Put everything from the start of the data down to the line containing "12 portali online", both ends included, into a Markdown table with the columns Nr and Line. Number each row and leave out blank lines.

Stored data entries
# # # #
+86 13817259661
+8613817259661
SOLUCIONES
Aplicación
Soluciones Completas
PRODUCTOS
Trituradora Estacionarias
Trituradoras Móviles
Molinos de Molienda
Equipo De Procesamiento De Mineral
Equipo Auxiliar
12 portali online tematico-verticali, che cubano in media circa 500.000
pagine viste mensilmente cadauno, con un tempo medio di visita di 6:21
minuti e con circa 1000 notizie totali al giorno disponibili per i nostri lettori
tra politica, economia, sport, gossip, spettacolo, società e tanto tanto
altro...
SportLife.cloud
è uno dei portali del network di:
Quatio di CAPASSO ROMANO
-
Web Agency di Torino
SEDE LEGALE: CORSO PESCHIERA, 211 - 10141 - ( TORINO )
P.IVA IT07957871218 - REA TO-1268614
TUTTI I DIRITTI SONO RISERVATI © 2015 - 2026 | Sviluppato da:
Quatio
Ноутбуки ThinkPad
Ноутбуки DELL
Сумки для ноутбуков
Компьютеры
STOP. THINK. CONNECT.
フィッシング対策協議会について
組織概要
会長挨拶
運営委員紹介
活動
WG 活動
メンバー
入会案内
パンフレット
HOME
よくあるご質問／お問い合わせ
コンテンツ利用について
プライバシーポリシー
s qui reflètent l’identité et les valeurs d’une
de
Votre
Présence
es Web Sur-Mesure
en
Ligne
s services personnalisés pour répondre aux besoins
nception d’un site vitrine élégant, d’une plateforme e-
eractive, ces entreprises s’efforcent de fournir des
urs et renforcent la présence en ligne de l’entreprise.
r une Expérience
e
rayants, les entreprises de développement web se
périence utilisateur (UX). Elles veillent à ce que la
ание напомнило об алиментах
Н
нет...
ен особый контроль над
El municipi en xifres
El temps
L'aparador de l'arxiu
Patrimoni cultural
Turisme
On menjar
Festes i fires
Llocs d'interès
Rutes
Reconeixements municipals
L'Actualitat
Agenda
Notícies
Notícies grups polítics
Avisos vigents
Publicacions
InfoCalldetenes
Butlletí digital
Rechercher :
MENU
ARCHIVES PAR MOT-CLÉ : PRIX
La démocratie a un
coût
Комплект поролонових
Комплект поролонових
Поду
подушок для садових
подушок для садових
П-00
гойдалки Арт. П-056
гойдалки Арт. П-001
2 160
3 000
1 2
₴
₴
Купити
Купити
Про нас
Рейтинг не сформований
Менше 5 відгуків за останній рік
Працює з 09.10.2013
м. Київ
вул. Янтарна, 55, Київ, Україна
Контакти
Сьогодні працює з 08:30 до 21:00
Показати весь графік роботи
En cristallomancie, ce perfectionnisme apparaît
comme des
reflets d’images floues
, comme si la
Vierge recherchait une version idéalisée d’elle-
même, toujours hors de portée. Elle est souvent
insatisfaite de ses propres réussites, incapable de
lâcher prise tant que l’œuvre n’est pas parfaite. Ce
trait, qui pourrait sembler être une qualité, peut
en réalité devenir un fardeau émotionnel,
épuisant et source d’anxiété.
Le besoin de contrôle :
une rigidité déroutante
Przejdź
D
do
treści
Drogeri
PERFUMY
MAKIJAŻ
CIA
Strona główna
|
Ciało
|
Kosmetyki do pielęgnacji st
# # # #
* [Response below]:
| Nr | Line |
|---|---|
| 1 | +86 13817259661 |
| 2 | +8613817259661 |
| 3 | SOLUCIONES |
| 4 | Aplicación |
| 5 | Soluciones Completas |
| 6 | PRODUCTOS |
| 7 | Trituradora Estacionarias |
| 8 | Trituradoras Móviles |
| 9 | Molinos de Molienda |
| 10 | Equipo De Procesamiento De Mineral |
| 11 | Equipo Auxiliar |
| 12 | 12 portali online tematico-verticali, che cubano in media circa 500.000 |